The treatment groups differed with respect to their baseline HRQOL, sexual functioning, and sociodemographic and tumour-related characteristics. Baseline HRQOL and sexual functioning was generally highest in patients receiving nsRP and lowest in patients receiving RT, especially in the combRT group. RT patients were older than RP patients, and the combRT group had the highest risk profile. Similar results have been reported in comparable international outcome studies [12,41] which is concordant with recommendations in current therapy guidelines such as the EAU-guideline advising an estimated 10-year survival as a precondition for RP but not for RT [43]. Logistic regression indicated that the significant predictors for a successful nerve-sparing surgery (in contrast to a non-nerve-sparing surgery) were a younger age, a higher Gleason score, and a better sexual functioning of the patient, while predictors for choosing radiotherapy were a better T-category, a worse sexual functioning, and an urban living area. However, there was considerable overlap with regard to these variables between the treatment groups, and the covariate adjustment in the regression analyses allowed to derive meaningful treatment effect estimates despite the group differences.

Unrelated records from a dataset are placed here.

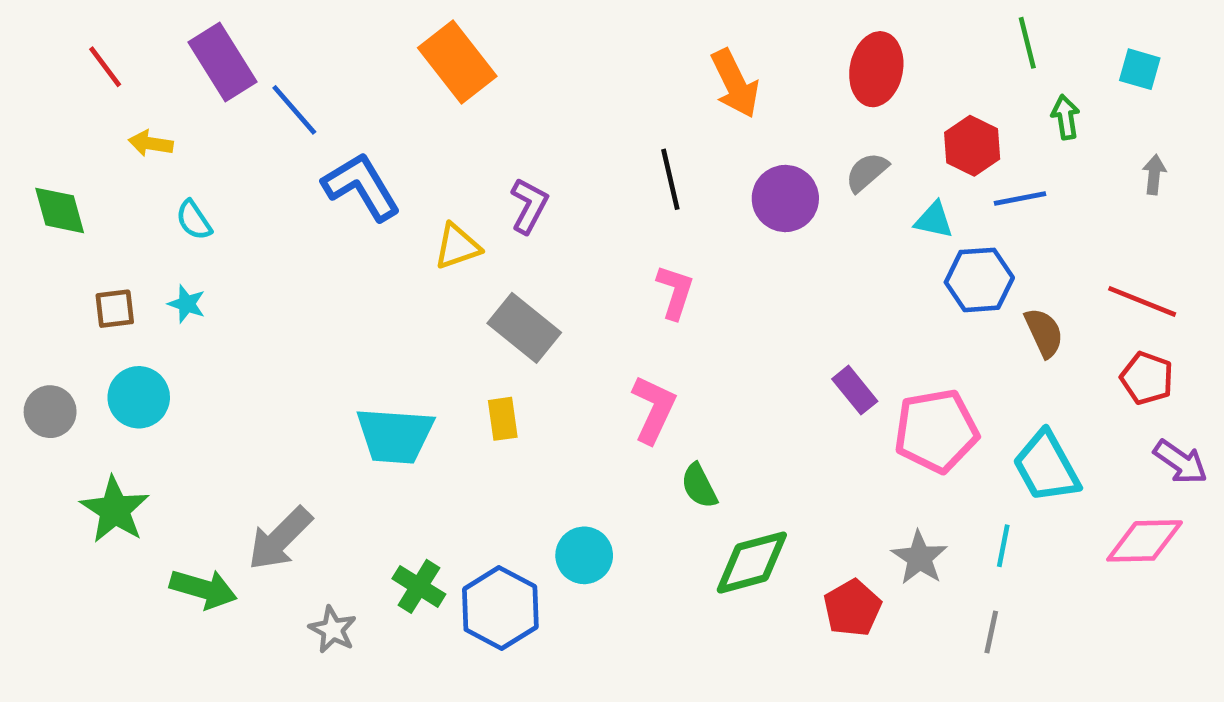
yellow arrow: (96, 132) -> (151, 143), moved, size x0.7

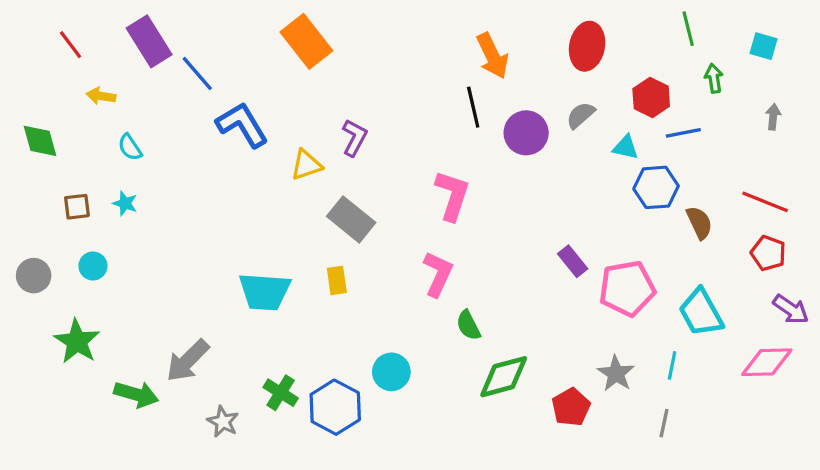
black line: (670, 179) -> (473, 107), moved
pink L-shape: (675, 292) -> (452, 195), size x1.4
cyan circle: (139, 397) -> (93, 266), size x0.7

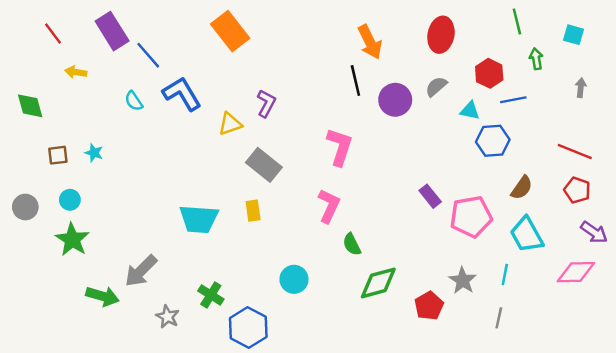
cyan semicircle: (130, 147) -> (134, 101), moved
brown semicircle: (699, 223) -> (522, 188), moved, turned 60
green star: (77, 341) -> (72, 240), moved
blue hexagon: (335, 407) -> (248, 327), moved

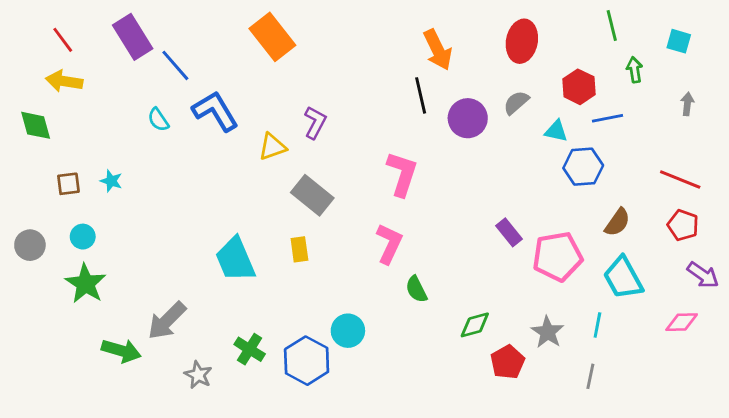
yellow arrow: (76, 72) -> (64, 81), moved, size x1.4
cyan trapezoid: (199, 219) -> (235, 259), turned 63
pink diamond: (576, 272) -> (682, 322), size x0.7
green diamond: (378, 283) -> (475, 325), moved, size x0.7
blue hexagon: (248, 327) -> (307, 361), moved

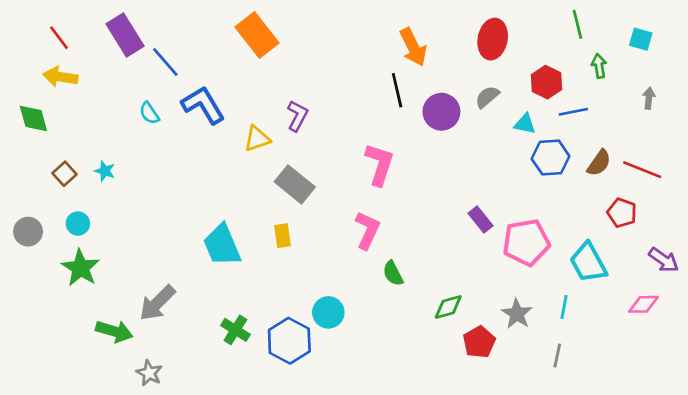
brown square: (68, 184) -> (64, 174), turned -35
brown semicircle: (617, 222) -> (599, 163), moved
red pentagon: (683, 225) -> (622, 213), moved
gray star: (198, 375) -> (149, 373), moved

Comparison to reference population

Patients treated with RP had clinically relevant lower scores of fatigue and pain and higher role functioning than age-matched German men of the general population. The RT group also had lower fatigue and pain scores than suggested by the reference data but the difference was not clinically relevant (except for the externRT subgroup at baseline and the combRT subgroup after 24 months for pain). It can be suspected that the high proportion of participants reporting depression in the reference population caused artificially high norm values for fatigue and pain and low values for role functioning [29]. Even the ‘low’ symptom values (pain, fatigue) of the cancer patients in our study were higher than those reported by Krahn et al. (2009) for Canadian early stage prostate cancer patients [39]. The same applies to the role functioning values in the RP group.

Strengths and limitations

Important strengths of the ProCaSP Study are the multicenter design, the comparison of HRQOL outcomes in several prostate cancer treatment groups, and the application of suitable statistical methods such as GEEs and adjustments for baseline differences. The main limitation of the study is missing data due to drop-out or incomplete questionnaires, especially for IIEF questions; however, by applying multiple imputation methods we achieved a sample size sufficient for stratification of two RP and three RT groups. The exclusion of urinary measures because of insufficient psychometric properties of the Prostate Specific Module limits the scope of our study. Finally, selection bias caused by an overrepresentation of severe cases in university hospitals cannot be ruled out. Possible confounding was handled by adjustment of covariates in the GEE model, although residual confounding cannot be excluded.

Conclusions

Our results support the findings from previous research. A fundamental basis of both empirical research and evidence-based medicine is the reproducibility of findings in different settings, health care systems, and different cohorts of patients. In conclusion, RT cancer patients scored lowest on HRQOL at baseline and throughout the study. RP had a larger negative impact on sexual functioning than RT. In patients with similar baseline characteristics and similar baseline HRQOL, treatment by RT increased symptoms of diarrhoea, and nnsRP decreased prostate-specific HRQOL. In view of the relevant proportion of overdiagnosis in prostate cancer and in view of improved survival rates for prostate cancer patients, physicians should inform their patients about these differences in HRQOL outcomes and take them into account when deciding which therapy is best for an individual patient.